▶ [Text excerpt]
Australian musical group

Folk Bitch Trio is an Australian musical trio. The trio comprises Grace Sinclair, Jeanie Pilkington and Heide Peverelle.

==History==
The trio began in 2020 in Melbourne. That year, they released their debut single entitled "Houselights". In 2022, the trio released a split with the band Bones and Jones, entitled "Friendly Neighbour/If I Was a Man". In 2023, the trio released two new songs entitled "Analogue" and "I Heard". In 2024, the group released a song entitled "God's a Different Sword". The trio announced they had signed to Jagjaguwar in 2025. Their debut album, Now Would Be a Good Time, was released on 25 July 2025.

==Discography==

List of albums, with selected details
| Title | Details | Peak chart positions |  |
| AUS | NZ |
| Now Would Be a Good Time | Released: 25 July 2025; Label: Jagjaguwar; | 19 | 34 |

==Awards and nominations==
===AIR Awards===
The Australian Independent Record Awards (commonly known informally as AIR Awards) is an annual awards night to recognise, promote and celebrate the success of Australia's Independent Music sector.

! Ref.

▶ [Directions]
1. Write out everything in the Folk Bitch Trio text from "List of albums, with" down to "Independent Music sector.".
2. Turn the paragraph of the Folk Bitch Trio text beginning "The trio began in 2020" into a short list that keeps its main facts.
The records come from a separate source, unrelated to the text above.

▶ [Supplied information]

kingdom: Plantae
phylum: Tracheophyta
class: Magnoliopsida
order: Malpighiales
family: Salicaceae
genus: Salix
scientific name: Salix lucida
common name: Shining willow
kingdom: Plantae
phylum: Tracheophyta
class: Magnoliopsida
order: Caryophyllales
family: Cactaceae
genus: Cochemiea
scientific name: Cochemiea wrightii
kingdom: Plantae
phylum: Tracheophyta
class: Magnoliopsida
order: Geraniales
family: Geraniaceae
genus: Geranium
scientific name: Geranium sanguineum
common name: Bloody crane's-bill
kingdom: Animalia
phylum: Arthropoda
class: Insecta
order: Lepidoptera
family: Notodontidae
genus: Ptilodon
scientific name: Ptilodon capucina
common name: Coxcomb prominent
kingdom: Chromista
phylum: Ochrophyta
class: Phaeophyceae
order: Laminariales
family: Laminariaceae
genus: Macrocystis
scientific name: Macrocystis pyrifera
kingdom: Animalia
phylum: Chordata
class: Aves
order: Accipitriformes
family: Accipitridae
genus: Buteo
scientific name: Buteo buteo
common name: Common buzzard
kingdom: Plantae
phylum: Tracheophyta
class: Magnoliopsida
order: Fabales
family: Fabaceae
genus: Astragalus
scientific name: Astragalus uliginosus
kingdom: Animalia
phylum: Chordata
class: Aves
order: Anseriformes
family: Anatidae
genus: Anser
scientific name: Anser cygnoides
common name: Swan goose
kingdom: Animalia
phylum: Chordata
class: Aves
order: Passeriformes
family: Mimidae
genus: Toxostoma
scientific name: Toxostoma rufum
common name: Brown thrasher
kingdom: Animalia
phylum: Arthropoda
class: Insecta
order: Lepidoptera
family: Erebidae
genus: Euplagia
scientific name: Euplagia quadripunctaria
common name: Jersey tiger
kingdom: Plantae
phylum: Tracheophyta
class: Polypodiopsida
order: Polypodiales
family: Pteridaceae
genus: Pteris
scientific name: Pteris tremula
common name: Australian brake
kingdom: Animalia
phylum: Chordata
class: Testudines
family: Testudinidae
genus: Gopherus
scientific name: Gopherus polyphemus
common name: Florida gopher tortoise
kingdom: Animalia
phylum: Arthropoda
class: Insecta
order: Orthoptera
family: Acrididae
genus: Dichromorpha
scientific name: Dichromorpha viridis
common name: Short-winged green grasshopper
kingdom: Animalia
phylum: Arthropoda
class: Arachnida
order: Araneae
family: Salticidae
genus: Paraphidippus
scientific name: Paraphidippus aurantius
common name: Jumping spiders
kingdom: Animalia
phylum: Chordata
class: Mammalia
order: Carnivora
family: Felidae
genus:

▶ [The replies]
1.
List of albums, with selected details
| Title | Details | Peak chart positions |  |
| AUS | NZ |
| Now Would Be a Good Time | Released: 25 July 2025; Label: Jagjaguwar; | 19 | 34 |

==Awards and nominations==
===AIR Awards===
The Australian Independent Record Awards (commonly known informally as AIR Awards) is an annual awards night to recognise, promote and celebrate the success of Australia's Independent Music sector.

2.
- 2020: formed in Melbourne and released the debut single "Houselights"
- 2022: released a split with Bones and Jones, "Friendly Neighbour/If I Was a Man"
- 2023: released two songs, "Analogue" and "I Heard"
- 2024: released "God's a Different Sword"
- 2025: announced signing to Jagjaguwar and released the debut album Now Would Be a Good Time on 25 July